Page extract START

Tapeworm should be considered a significant pathogen in young horses: findings presented at recent equine colic symposium
Tapeworm infections were found to be a significant concern in horse management when colic cases in four yearlings were investigated.
The individual colic cases occurred over several years (one in 2014, and three in 2019/2020) at a well-managed Thoroughbred stud farm. Two of the yearlings required euthanasia while two made a full recovery. Post mortem/laparotomy examinations of three yearlings revealed large live tapeworm infections, and three of the cases suffered ileocaecal intussusception; where a section of the intestine slides inside an adjacent section. This was despite the yearlings being treated with praziquantel (tapeworm treatment) at 6 and 12 months of age.
The most concerning finding was that two of the live tapeworm infections were discovered just days after the yearlings had received the praziquantel dose, therefore raising suspicions of praziquantel resistance (meaning the drug would no longer kill tapeworms).
During 2019, all 15 yearlings on the stud farm were tested using the EquiSal Tapeworm saliva test and were all found to have high ‘saliva score’ results, therefore demonstrating significant tapeworm-specific antibody responses. Repeat testing over 14 weeks after treatment showed seven yearlings with reductions in specific antibody levels, but five yearlings remained the same or increased. The only yearling to reach ‘low’ diagnosis after treatment was a filly who had previously spent time on box rest without access to grazing. It is expected that significant reductions in EquiSal saliva scores will occur within two to three months of treatment providing there is no reinfection or evidence of resistance. Research conducted by the EquiSal team has shown that in horses where tapeworm reinfection is prevented (by restricting access to grazing), 90 % of horses in the study (19) reduced to low within 10 weeks and all had reduced to low within 12 weeks.
At Deben Valley Equine, EquiSal tests are available to buy individually or as part of our annual worming programme.

Page extract END
Dataset START

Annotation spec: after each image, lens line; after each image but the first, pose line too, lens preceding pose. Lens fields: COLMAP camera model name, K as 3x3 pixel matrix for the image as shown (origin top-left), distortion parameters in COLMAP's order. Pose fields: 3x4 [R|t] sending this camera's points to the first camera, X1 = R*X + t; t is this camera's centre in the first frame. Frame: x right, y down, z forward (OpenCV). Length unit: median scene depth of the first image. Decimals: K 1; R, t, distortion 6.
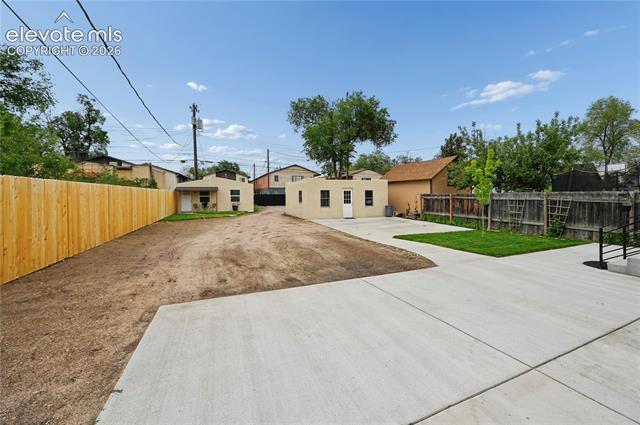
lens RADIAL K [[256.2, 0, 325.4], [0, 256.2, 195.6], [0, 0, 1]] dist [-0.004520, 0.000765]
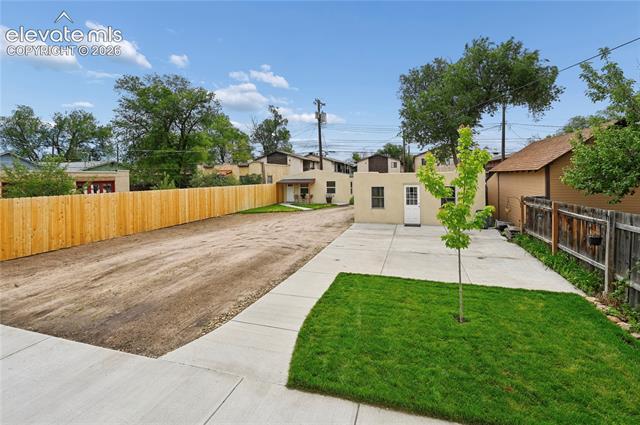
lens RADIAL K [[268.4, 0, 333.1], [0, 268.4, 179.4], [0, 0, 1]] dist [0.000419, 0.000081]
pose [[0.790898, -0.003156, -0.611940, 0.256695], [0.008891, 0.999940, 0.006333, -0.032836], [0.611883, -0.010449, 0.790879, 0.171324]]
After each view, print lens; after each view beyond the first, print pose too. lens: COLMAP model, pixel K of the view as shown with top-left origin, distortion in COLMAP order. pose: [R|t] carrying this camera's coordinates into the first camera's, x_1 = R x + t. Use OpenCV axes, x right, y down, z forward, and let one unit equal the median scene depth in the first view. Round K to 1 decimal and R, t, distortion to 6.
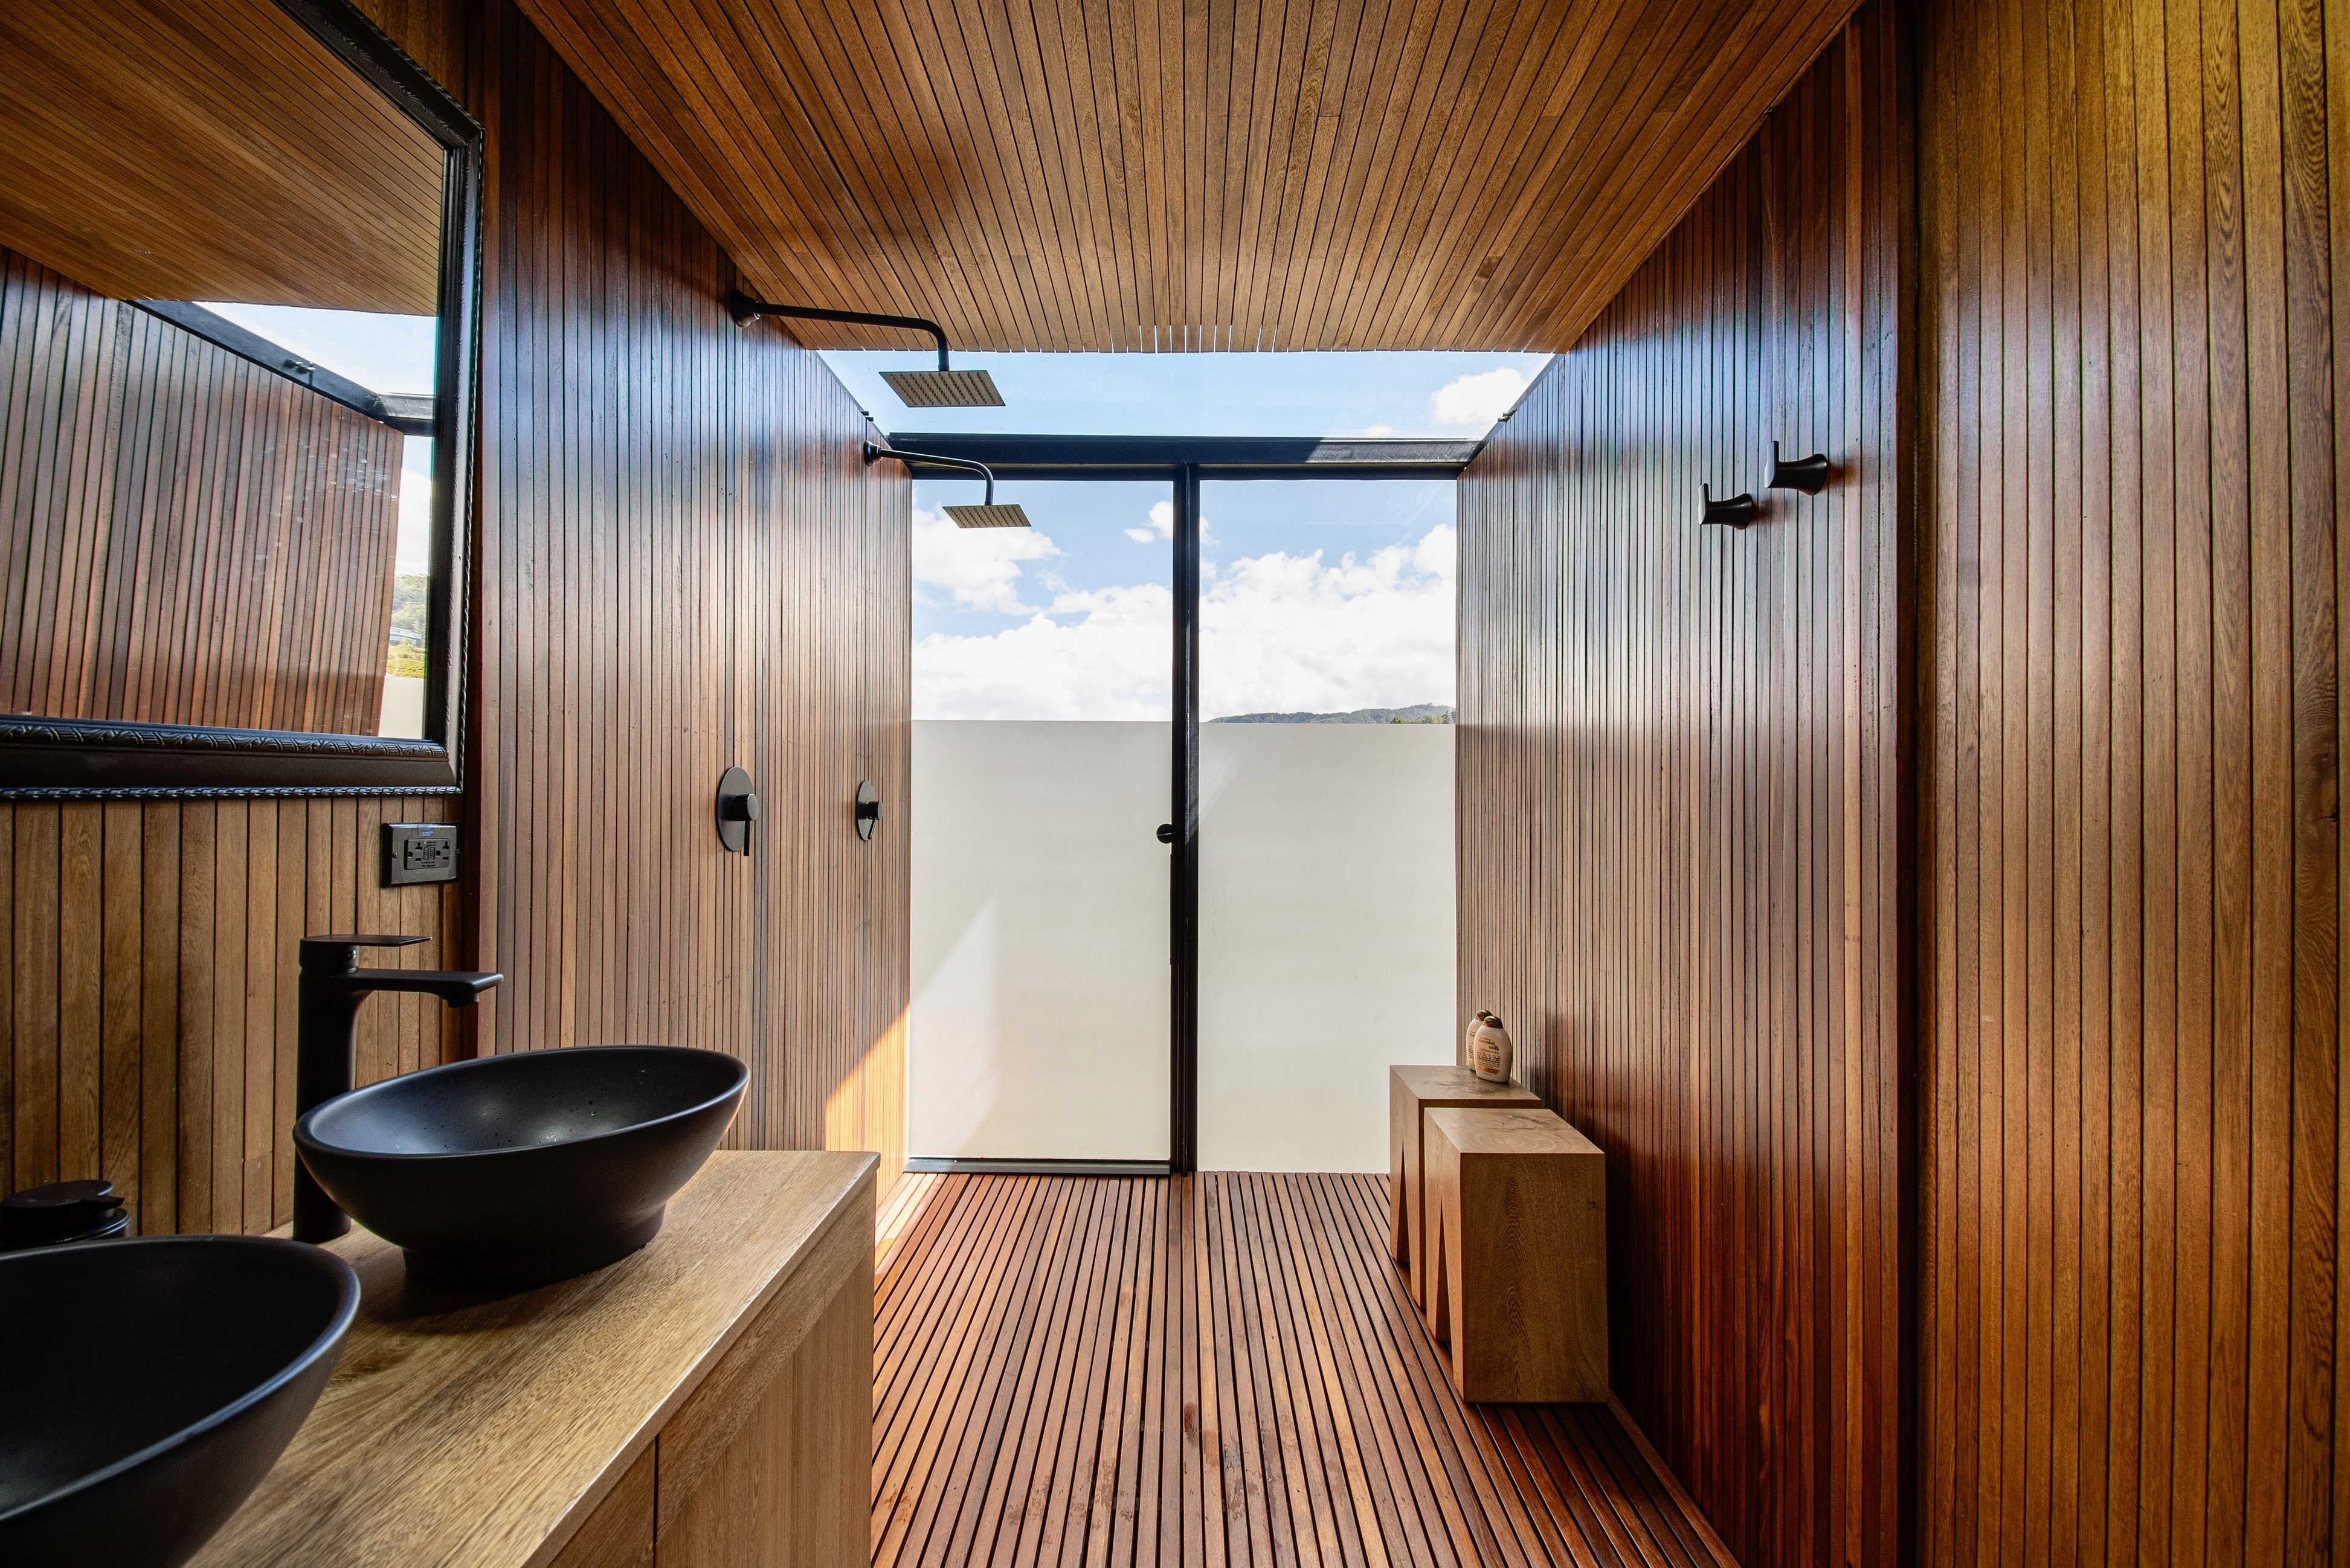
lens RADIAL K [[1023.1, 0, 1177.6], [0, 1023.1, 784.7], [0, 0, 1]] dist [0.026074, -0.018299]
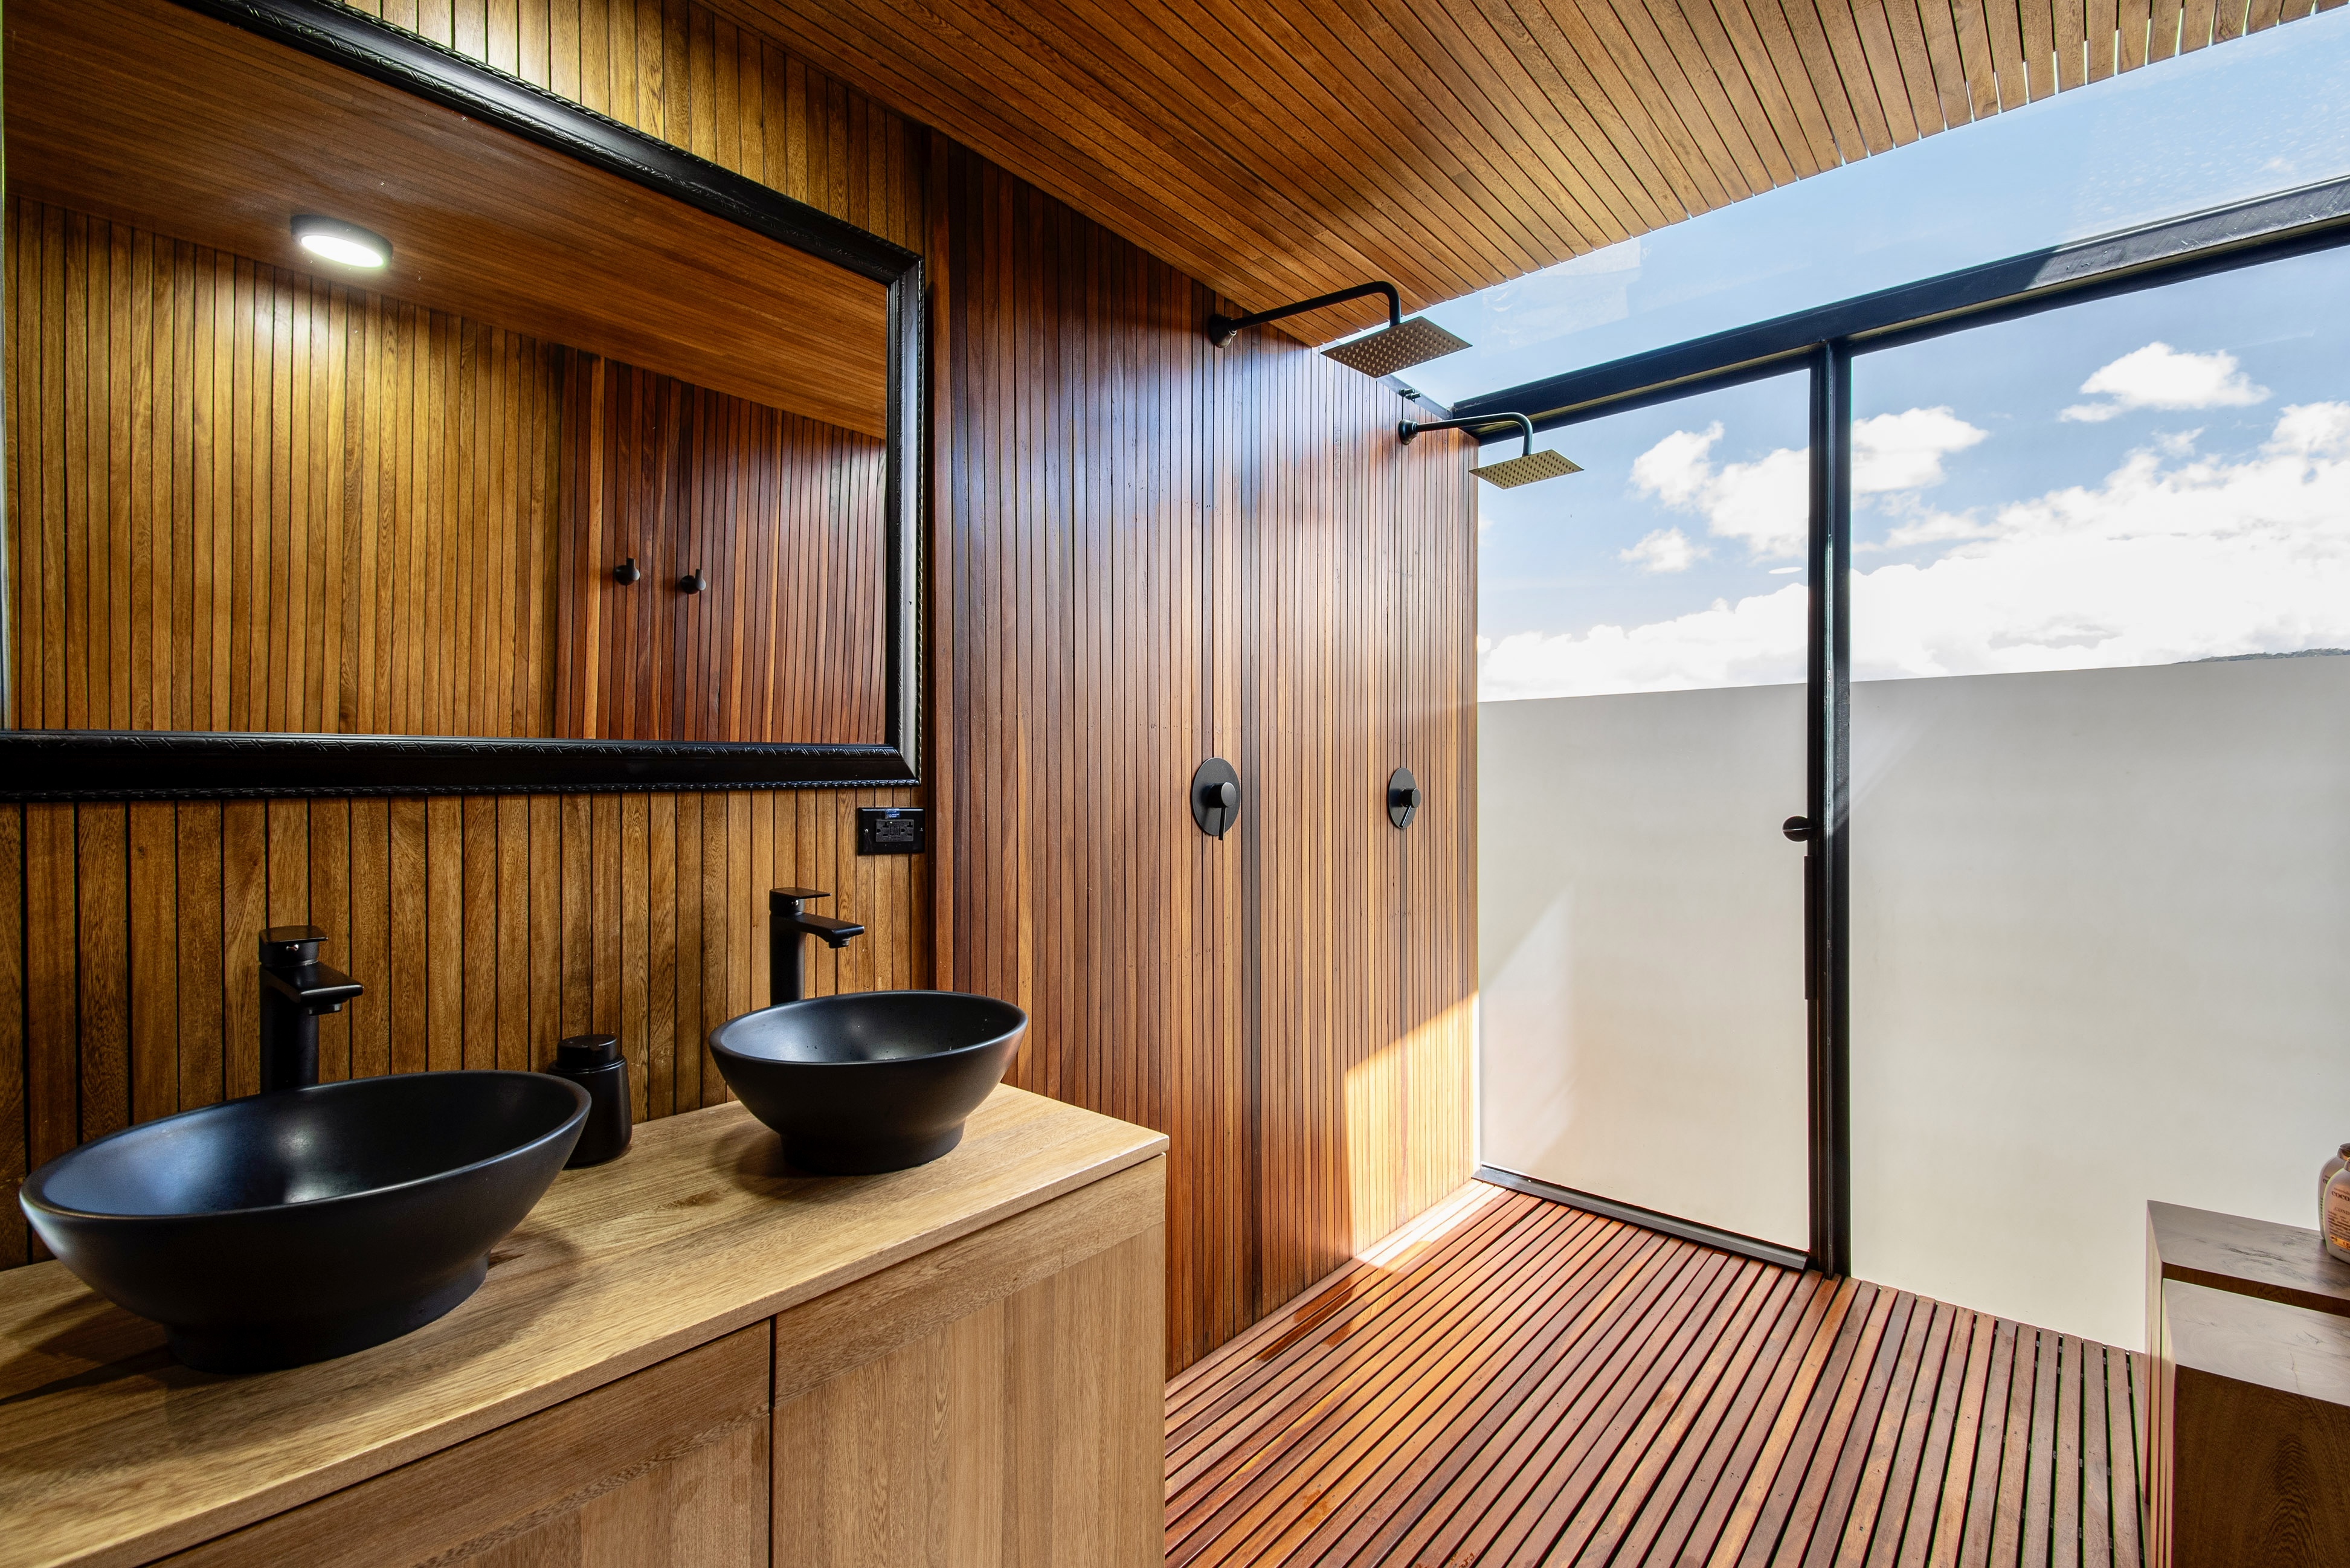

Dataset END

■ Things to do ■
a: Answer each question from the tapeworm article:
(i) How many of the four yearlings with colic required euthanasia?
(ii) How many yearlings on the stud farm were tested with the EquiSal Tapeworm saliva test during 2019?
(iii) In the EquiSal team's research, within how many weeks had all horses kept from reinfection reduced to low?
b: Rewrite the paragraph of the tapeworm article that begins "During 2019, all 15 yearlings" as a bulleted list, keeping its main facts.
c: Continue the tapeworm article from the point where it ends.
The records are not needed for any of these tasks.

■ Per-task outputs ■
a:
(i) Two
(ii) 15
(iii) 12 weeks

b:
- In 2019, all 15 yearlings on the stud farm were tested with the EquiSal Tapeworm saliva test. All had high saliva scores, showing significant tapeworm-specific antibody responses.
- Over 14 weeks of repeat testing after treatment, seven yearlings showed reduced antibody levels. Five stayed the same or increased.
- Only one yearling reached a "low" diagnosis after treatment. She was a filly who had spent time on box rest without access to grazing.
- Significant drops in saliva scores are expected within two to three months of treatment if there is no reinfection or resistance.
- In EquiSal research where grazing was restricted to prevent reinfection, 90% of horses in the study (19) reduced to low within 10 weeks, and all did so within 12 weeks.

c:
Jess Spanton, the lead veterinary surgeon, commented, “While this case study hasn’t generated firm conclusions of praziquantel resistance, the large live tapeworm infections discovered days after treatment are very concerning, suggesting that a level of resistance to anti-tapeworm treatments is a strong possibility. Tapeworm infections in horses, and in particular youngstock, should be closely monitored to prevent horses suffering clinical disease, which in some cases can be severe. The benefit of testing for tapeworm is that anti-tapeworm dosing frequency and management practices can be altered in response to results, and in some cases may identify whether there is a potential for resistance.’
Dr Corrine Austin, founder of EquiSal Tapeworm testing, said “It is very common for horses in high risk environments, such as youngstock or herds with existing tapeworm infections, to have high EquiSal results despite receiving 6 monthly doses of anti-tapeworm treatment. Our research has shown that this is usually due to rapid reinfection from the pasture after treatment. More frequent saliva test monitoring and subsequent treatment is essential to manage horses at risk of developing clinical symptoms. Just as important is identifying horses which don’t need treatment – approximately 70% of those tested – meaning the only two drugs we have available for treating tapeworm can be saved for when they are really needed, thus slowing the development of resistance.”
Tapeworm and Horse Health
Tapeworm infections can pose a significant threat to horse health, as they have been associated with various clinical cases of colic and intestinal obstruction, as follows:-
- Intussusception, a form of colic where one part of the intestine telescopes into another
- Caecal perforation or rupture, leading to peritonitis, wherein contents of the caecum leak out and cause infection of the abdominal cavity (peritoneum)
- Thickening of the ileo-caecal junction and mucosa, leading to intestinal obstruction due to the gut in this area moving abnormally
- Intestinal obstruction, as above and can be caused by a large mass of tapeworms blocking the junction between the small and large intestine
- Ileal or caecal torsion, meaning twisting of the intestines causing severe pain and obstruction.
Horses may present with recurrent colic over a few weeks, with bouts becoming more frequent and more severe. Alternatively, there may be a sudden onset of colic with severe pain. The most common problem is a mild colic due to the constricted nutrient flow as the contents of the intestines get backed up.
Larger tapeworm burdens are more likely to be of clinical significance, but even moderate burdens can result in damage to the intestinal mucosa. It has been shown that the higher the infection site in the gut, the more likely the horse is to suffer from colic. Due to the small intestinal region in which tapeworms attach – the ileo-caecal junction – tapeworms tend to cluster close together, so combining into a mass large enough to cause severe lesions.
Given the correlation of infection intensity to horse intestinal health, and concerns for dewormer resistance, there is an increasingly recognised need for accurate diagnostic tests.
How many horses have a tapeworm burden?
Of horses tested to date, only a quarter have an infection requiring treatment. This finding suggests that a huge number of horses (approximately 3/4) are receiving routine tapeworm treatment when they don’t need it.